What the exercise asks >> An image-free, verbatim transcription of the records is the expected result.

Saved data entries:
▬▬▬▬▬▬
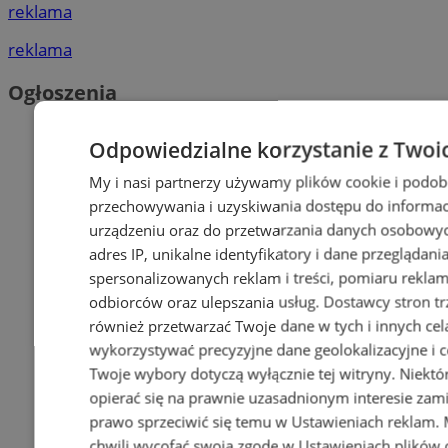
reklama
reklama
Ogłoszenia
Odpowiedzialne korzystanie z Twoi
My i nasi partnerzy używamy plików cookie i podob
przechowywania i uzyskiwania dostępu do informac
urządzeniu oraz do przetwarzania danych osobowych
adres IP, unikalne identyfikatory i dane przeglądani
spersonalizowanych reklam i treści, pomiaru reklam i
odbiorców oraz ulepszania usług.
Dostawcy stron tr
również przetwarzać Twoje dane w tych i innych cel
wykorzystywać precyzyjne dane geolokalizacyjne i c
Twoje wybory dotyczą wyłącznie tej witryny. Niekt
opierać się na prawnie uzasadnionym interesie zami
prawo sprzeciwić się temu w
Ustawieniach reklam
.
chwili wycofać swoją zgodę w
Ustawieniach plików 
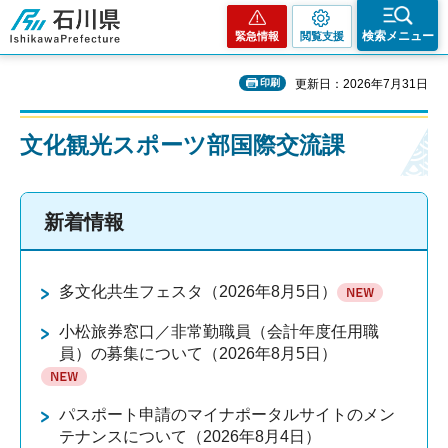
石川県
検索メニュー
緊急情報
閲覧支援
印刷
更新日：2026年7月31日
文化観光スポーツ部国際交流課
新着情報
多文化共生フェスタ（2026年8月5日）
小松旅券窓口／非常勤職員（会計年度任用職
員）の募集について（2026年8月5日）
パスポート申請のマイナポータルサイトのメン
テナンスについて（2026年8月4日）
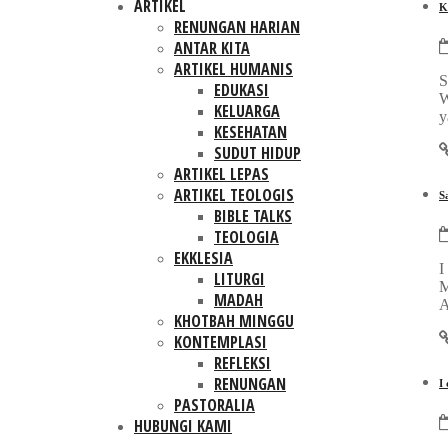
ARTIKEL
K
RENUNGAN HARIAN
ANTAR KITA
ARTIKEL HUMANIS
S
EDUKASI
W
KELUARGA
y
KESEHATAN
SUDUT HIDUP
ARTIKEL LEPAS
ARTIKEL TEOLOGIS
S
BIBLE TALKS
TEOLOGIA
EKKLESIA
I
LITURGI
M
MADAH
A
KHOTBAH MINGGU
KONTEMPLASI
REFLEKSI
RENUNGAN
I
PASTORALIA
HUBUNGI KAMI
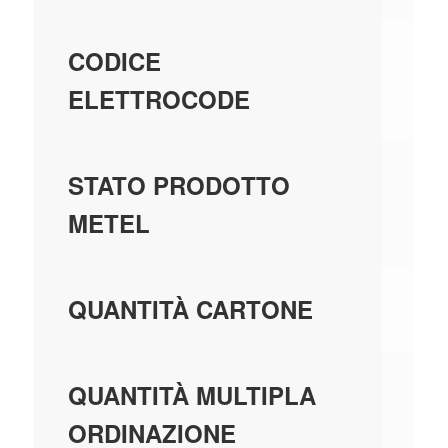
01
CODICE
ELETTROCODE
GE
STATO PRODOTTO
MA
METEL
10
QUANTITÀ CARTONE
10
QUANTITÀ MULTIPLA
ORDINAZIONE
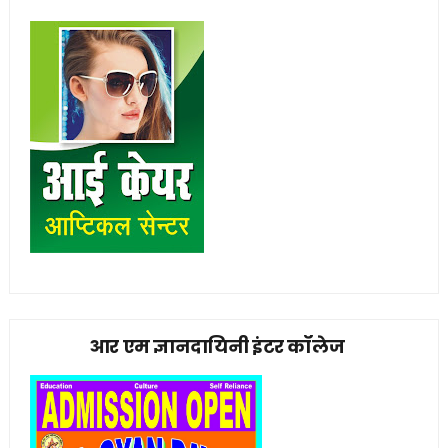
आर एम ज्ञानदायिनी इंटर कॉलेज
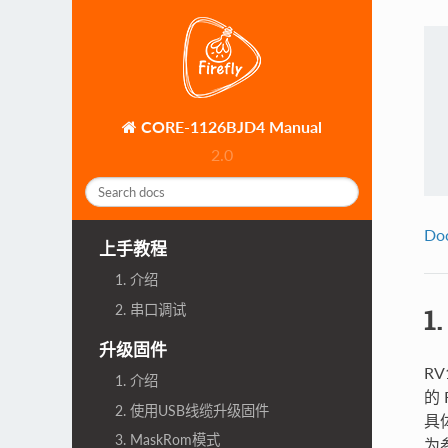
CORE-1126BJD4 Manual
2.0
Do
上手教程
1. 介绍
2. 串口调试
1
升级固件
R
1. 介绍
的
2. 使用USB线缆升级固件
具
3. MaskRom模式
为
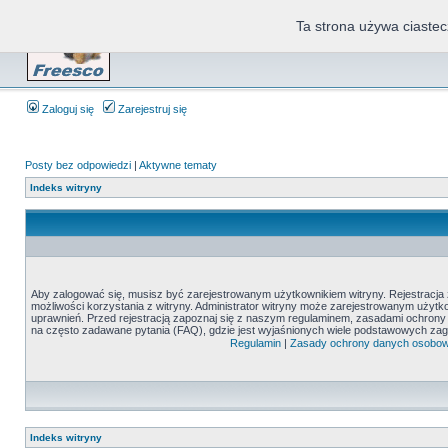
Ta strona używa ciastec
Zaloguj się
Zarejestruj się
Posty bez odpowiedzi
|
Aktywne tematy
Indeks witryny
Aby zalogować się, musisz być zarejestrowanym użytkownikiem witryny. Rejestracja z
możliwości korzystania z witryny. Administrator witryny może zarejestrowanym uży
uprawnień. Przed rejestracją zapoznaj się z naszym regulaminem, zasadami ochron
na często zadawane pytania (FAQ), gdzie jest wyjaśnionych wiele podstawowych zag
Regulamin
|
Zasady ochrony danych osobo
Indeks witryny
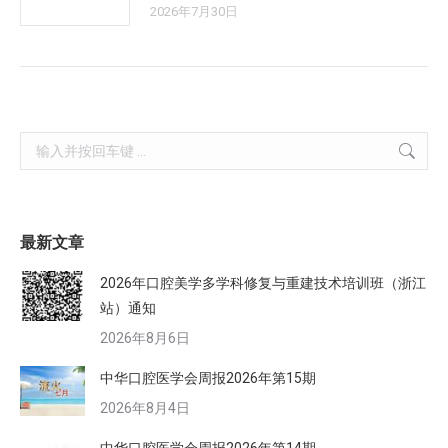
2026年7月30日
Search:
最新文章
2026年口腔美学多学科修复与重建技术培训班（浙江
站）通知
2026年8月6日
中华口腔医学会周报2026年第15期
2026年8月4日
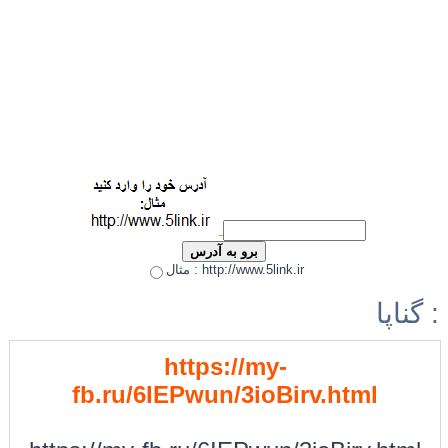
مثال : http://www.5link.ir
گناپا :
https://my-
fb.ru/6IEPwun/3ioBirv.html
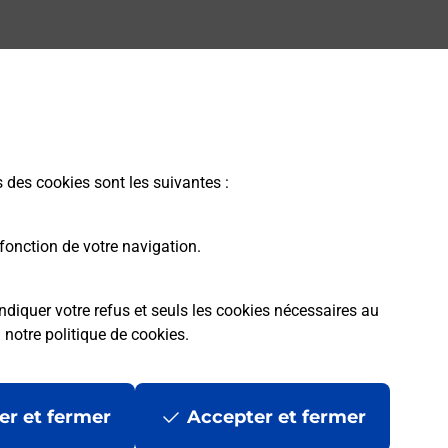
s des cookies sont les suivantes :
fonction de votre navigation.
ndiquer votre refus et seuls les cookies nécessaires au
a
notre politique de cookies
.
er et fermer
Accepter et fermer
les
Mentions légales
Données personnelles et cookies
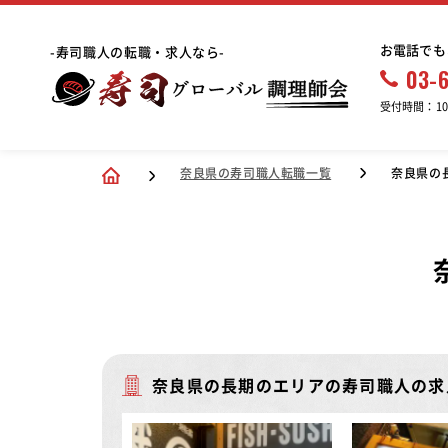
お電話でも
-寿司職人の転職・求人なら-
03-
受付時間：10:
奈良県の寿司職人転職一覧
奈良県の
奈良県の長期のエリアの寿司職人の求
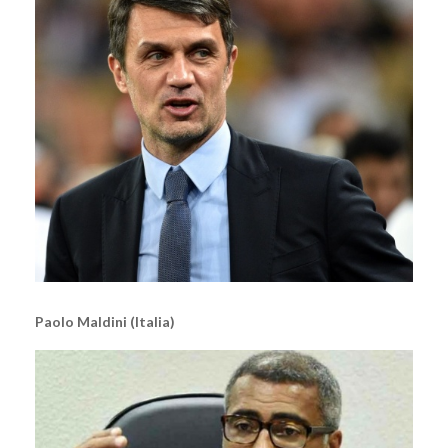
Paolo Maldini (Italia)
▬▬▬▬▬▬
Exercise solution >>
reklama
reklama
Ogłoszenia
Odpowiedzialne korzystanie z Twoi
My i nasi partnerzy używamy plików cookie i podob
przechowywania i uzyskiwania dostępu do informac
urządzeniu oraz do przetwarzania danych osobowych
adres IP, unikalne identyfikatory i dane przeglądani
spersonalizowanych reklam i treści, pomiaru reklam i
odbiorców oraz ulepszania usług.
Dostawcy stron tr
również przetwarzać Twoje dane w tych i innych cel
wykorzystywać precyzyjne dane geolokalizacyjne i c
Twoje wybory dotyczą wyłącznie tej witryny. Niekt
opierać się na prawnie uzasadnionym interesie zami
prawo sprzeciwić się temu w
Ustawieniach reklam
.
chwili wycofać swoją zgodę w
Ustawieniach plików 
石川県
検索メニュー
緊急情報
閲覧支援
印刷
更新日：2026年7月31日
文化観光スポーツ部国際交流課
新着情報
多文化共生フェスタ（2026年8月5日）
小松旅券窓口／非常勤職員（会計年度任用職
員）の募集について（2026年8月5日）
パスポート申請のマイナポータルサイトのメン
テナンスについて（2026年8月4日）
ARTIKEL
K
RENUNGAN HARIAN
ANTAR KITA
ARTIKEL HUMANIS
S
EDUKASI
W
KELUARGA
y
KESEHATAN
SUDUT HIDUP
ARTIKEL LEPAS
ARTIKEL TEOLOGIS
S
BIBLE TALKS
TEOLOGIA
EKKLESIA
I
LITURGI
M
MADAH
A
KHOTBAH MINGGU
KONTEMPLASI
REFLEKSI
RENUNGAN
I
PASTORALIA
HUBUNGI KAMI
01
CODICE
ELETTROCODE
GE
STATO PRODOTTO
MA
METEL
10
QUANTITÀ CARTONE
10
QUANTITÀ MULTIPLA
ORDINAZIONE
आर एम ज्ञानदायिनी इंटर कॉलेज
CORE-1126BJD4 Manual
2.0
Do
上手教程
1. 介绍
2. 串口调试
1
升级固件
R
1. 介绍
的
2. 使用USB线缆升级固件
具
3. MaskRom模式
为
Ta strona używa ciastec
Zaloguj się
Zarejestruj się
Posty bez odpowiedzi
|
Aktywne tematy
Indeks witryny
Aby zalogować się, musisz być zarejestrowanym użytkownikiem witryny. Rejestracja z
możliwości korzystania z witryny. Administrator witryny może zarejestrowanym uży
uprawnień. Przed rejestracją zapoznaj się z naszym regulaminem, zasadami ochron
na często zadawane pytania (FAQ), gdzie jest wyjaśnionych wiele podstawowych zag
Regulamin
|
Zasady ochrony danych osobo
Indeks witryny
2026年7月30日
Search:
最新文章
2026年口腔美学多学科修复与重建技术培训班（浙江
站）通知
2026年8月6日
中华口腔医学会周报2026年第15期
2026年8月4日
مثال : http://www.5link.ir
گناپا :
https://my-
fb.ru/6IEPwun/3ioBirv.html
s des cookies sont les suivantes :
fonction de votre navigation.
ndiquer votre refus et seuls les cookies nécessaires au
a
notre politique de cookies
.
er et fermer
Accepter et fermer
les
Mentions légales
Données personnelles et cookies
お電話でも
-寿司職人の転職・求人なら-
03-
受付時間：10:
奈良県の寿司職人転職一覧
奈良県の
奈良県の長期のエリアの寿司職人の求
Paolo Maldini (Italia)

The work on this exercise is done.